Start of Information provided
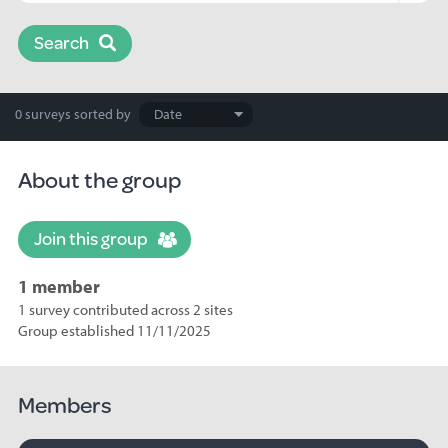
Search
Search
0 surveys
sorted by
results
About the group
Join this group
1 member
1 survey contributed across 2 sites
Group established 11/11/2025
Members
End of Information provided
- **Problem requirements**: Reproduce the text lines of the records with every "Search" switched to "Find" and all else unchanged. Leave the pictures out.

- **Solution for this task**:
Find
Find
0 surveys
sorted by
results
About the group
Join this group
1 member
1 survey contributed across 2 sites
Group established 11/11/2025
Members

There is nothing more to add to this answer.